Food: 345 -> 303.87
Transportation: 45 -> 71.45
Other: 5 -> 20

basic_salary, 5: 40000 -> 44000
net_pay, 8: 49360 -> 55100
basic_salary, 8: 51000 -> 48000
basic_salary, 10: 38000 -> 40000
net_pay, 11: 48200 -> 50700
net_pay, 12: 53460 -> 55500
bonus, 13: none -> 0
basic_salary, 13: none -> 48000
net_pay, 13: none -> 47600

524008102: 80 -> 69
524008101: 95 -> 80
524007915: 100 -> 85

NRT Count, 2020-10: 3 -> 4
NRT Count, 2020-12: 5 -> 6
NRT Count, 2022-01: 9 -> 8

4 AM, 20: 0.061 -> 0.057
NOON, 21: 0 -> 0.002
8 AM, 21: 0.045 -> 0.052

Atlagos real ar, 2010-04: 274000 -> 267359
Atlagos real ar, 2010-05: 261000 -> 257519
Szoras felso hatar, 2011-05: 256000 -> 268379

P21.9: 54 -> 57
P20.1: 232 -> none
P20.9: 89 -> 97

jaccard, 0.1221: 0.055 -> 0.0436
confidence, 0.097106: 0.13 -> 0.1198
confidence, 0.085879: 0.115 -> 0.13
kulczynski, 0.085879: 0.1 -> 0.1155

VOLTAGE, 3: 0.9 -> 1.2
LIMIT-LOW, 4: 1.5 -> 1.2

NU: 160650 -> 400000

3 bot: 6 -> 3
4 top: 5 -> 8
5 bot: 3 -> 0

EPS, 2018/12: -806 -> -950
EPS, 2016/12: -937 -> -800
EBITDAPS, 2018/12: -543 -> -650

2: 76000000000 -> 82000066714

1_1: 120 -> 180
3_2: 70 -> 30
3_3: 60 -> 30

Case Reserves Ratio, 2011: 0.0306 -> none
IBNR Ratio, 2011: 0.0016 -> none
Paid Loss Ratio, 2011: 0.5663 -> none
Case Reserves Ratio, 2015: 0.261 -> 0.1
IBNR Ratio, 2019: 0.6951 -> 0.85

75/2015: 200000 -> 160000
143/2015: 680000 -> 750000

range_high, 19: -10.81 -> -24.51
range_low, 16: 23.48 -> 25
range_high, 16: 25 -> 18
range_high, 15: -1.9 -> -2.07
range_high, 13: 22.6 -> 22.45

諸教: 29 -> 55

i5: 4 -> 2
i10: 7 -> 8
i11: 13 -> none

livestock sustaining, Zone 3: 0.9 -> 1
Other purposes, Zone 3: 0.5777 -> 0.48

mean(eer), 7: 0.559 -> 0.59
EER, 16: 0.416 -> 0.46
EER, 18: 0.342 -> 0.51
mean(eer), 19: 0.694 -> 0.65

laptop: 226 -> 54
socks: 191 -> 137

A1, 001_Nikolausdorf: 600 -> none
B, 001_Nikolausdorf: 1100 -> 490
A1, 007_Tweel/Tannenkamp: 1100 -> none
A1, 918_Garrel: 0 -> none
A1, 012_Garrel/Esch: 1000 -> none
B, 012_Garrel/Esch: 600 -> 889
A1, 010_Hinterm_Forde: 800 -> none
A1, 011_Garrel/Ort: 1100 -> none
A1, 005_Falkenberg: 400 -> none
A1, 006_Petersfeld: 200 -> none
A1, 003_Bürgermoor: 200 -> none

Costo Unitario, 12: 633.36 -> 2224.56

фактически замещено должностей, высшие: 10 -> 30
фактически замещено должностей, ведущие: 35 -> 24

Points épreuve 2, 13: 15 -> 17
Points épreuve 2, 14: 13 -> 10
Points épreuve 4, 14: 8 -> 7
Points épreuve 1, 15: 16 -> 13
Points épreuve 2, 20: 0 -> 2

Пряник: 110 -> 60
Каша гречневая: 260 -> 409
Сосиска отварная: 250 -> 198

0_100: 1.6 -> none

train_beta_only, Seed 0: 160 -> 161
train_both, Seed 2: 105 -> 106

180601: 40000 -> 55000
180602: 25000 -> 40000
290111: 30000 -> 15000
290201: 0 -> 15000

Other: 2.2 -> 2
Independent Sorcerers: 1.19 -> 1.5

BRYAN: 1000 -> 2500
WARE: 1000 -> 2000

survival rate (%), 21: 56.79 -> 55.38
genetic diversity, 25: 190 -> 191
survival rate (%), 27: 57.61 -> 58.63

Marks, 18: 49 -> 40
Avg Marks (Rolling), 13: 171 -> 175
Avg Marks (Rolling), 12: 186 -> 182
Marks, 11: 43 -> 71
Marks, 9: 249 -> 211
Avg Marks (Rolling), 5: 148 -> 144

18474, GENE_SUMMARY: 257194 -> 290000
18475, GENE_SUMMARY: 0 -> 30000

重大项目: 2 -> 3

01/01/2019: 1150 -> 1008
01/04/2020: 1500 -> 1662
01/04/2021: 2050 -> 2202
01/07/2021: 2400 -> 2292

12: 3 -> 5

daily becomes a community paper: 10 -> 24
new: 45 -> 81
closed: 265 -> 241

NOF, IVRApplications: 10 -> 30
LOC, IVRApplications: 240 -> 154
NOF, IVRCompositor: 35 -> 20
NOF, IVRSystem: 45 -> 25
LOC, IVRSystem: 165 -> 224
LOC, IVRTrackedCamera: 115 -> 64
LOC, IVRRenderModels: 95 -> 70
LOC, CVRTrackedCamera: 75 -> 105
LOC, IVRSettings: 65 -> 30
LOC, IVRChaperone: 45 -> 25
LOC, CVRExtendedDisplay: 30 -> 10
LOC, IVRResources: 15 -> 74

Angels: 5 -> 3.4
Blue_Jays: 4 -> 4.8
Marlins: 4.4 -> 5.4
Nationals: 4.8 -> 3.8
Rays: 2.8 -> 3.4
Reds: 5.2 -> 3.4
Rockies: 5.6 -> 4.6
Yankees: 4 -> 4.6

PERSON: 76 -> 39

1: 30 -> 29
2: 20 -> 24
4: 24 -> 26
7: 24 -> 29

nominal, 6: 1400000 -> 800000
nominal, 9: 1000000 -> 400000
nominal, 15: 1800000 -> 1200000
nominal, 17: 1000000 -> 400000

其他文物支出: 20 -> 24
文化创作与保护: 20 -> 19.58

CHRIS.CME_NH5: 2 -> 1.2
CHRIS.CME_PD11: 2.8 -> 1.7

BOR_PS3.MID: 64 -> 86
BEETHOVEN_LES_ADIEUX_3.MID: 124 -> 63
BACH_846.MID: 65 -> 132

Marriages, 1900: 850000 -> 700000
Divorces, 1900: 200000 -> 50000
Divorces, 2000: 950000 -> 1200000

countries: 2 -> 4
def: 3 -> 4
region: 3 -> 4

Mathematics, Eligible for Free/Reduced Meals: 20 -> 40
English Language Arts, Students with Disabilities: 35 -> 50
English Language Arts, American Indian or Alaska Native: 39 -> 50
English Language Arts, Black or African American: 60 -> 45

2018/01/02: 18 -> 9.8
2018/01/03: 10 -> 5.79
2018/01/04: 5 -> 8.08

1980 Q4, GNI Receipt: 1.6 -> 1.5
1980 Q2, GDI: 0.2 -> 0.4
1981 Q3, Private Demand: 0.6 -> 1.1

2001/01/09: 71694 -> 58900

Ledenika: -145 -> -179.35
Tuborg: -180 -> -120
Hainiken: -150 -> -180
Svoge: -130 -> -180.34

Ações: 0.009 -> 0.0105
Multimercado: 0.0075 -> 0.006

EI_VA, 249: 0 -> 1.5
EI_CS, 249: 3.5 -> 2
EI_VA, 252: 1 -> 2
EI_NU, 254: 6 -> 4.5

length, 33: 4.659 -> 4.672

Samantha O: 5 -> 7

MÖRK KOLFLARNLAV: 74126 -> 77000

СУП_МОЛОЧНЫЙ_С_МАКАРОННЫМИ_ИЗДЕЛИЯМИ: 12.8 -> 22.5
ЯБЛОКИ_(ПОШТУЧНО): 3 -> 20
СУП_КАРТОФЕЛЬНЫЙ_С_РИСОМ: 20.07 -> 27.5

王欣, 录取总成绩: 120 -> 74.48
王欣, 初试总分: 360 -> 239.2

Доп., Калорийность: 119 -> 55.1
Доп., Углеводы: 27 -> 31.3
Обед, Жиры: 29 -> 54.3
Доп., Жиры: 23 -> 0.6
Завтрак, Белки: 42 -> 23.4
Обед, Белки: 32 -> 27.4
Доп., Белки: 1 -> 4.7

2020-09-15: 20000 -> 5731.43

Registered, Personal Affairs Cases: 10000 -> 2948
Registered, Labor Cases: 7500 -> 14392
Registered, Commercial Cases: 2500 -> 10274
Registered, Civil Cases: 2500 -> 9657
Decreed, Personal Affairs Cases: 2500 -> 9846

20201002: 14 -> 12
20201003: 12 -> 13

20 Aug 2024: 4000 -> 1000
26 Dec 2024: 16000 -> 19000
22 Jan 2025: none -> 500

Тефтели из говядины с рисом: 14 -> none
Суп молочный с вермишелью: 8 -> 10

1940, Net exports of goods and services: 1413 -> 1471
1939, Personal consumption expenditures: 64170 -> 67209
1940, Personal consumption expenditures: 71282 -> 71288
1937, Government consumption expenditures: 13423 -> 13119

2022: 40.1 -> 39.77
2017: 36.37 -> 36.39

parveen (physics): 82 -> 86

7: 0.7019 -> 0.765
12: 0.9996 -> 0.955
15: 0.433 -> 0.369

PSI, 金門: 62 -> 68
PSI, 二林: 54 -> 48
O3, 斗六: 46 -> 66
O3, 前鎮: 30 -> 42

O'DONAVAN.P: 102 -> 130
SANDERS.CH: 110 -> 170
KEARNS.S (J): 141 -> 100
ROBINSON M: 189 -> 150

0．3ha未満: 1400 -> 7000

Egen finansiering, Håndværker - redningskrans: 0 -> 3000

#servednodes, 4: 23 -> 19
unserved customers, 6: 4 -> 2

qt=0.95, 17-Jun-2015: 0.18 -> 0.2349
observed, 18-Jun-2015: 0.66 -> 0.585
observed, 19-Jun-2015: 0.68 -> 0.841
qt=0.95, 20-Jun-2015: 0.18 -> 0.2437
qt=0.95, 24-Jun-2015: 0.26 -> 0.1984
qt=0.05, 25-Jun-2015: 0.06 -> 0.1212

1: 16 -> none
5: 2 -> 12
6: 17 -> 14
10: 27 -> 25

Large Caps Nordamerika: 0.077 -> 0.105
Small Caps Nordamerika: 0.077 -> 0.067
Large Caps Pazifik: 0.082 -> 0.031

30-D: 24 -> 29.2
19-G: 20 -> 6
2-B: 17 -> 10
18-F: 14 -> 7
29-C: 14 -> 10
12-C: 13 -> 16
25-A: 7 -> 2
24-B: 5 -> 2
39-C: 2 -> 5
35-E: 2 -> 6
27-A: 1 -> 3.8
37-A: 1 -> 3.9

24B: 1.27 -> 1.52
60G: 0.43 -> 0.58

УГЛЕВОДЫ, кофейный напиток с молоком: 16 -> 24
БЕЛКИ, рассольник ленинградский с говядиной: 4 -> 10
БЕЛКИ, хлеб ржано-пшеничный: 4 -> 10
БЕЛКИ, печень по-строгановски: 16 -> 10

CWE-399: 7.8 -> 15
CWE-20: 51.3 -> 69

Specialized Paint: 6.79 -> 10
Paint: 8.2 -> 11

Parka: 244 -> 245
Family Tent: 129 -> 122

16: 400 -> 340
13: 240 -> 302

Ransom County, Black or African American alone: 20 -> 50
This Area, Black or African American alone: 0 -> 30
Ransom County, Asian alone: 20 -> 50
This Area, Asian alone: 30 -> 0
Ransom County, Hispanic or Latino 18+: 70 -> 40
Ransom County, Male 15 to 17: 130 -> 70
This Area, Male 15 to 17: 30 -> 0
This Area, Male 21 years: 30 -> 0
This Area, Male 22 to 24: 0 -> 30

┄┄┄┄┄┄┄┄┄┄┄┄┄┄┄┄┄┄┄┄

*Task statement*
For every line above that includes the string "real", copy the line.

*Response for this exercise*
Atlagos real ar, 2010-04: 274000 -> 267359
Atlagos real ar, 2010-05: 261000 -> 257519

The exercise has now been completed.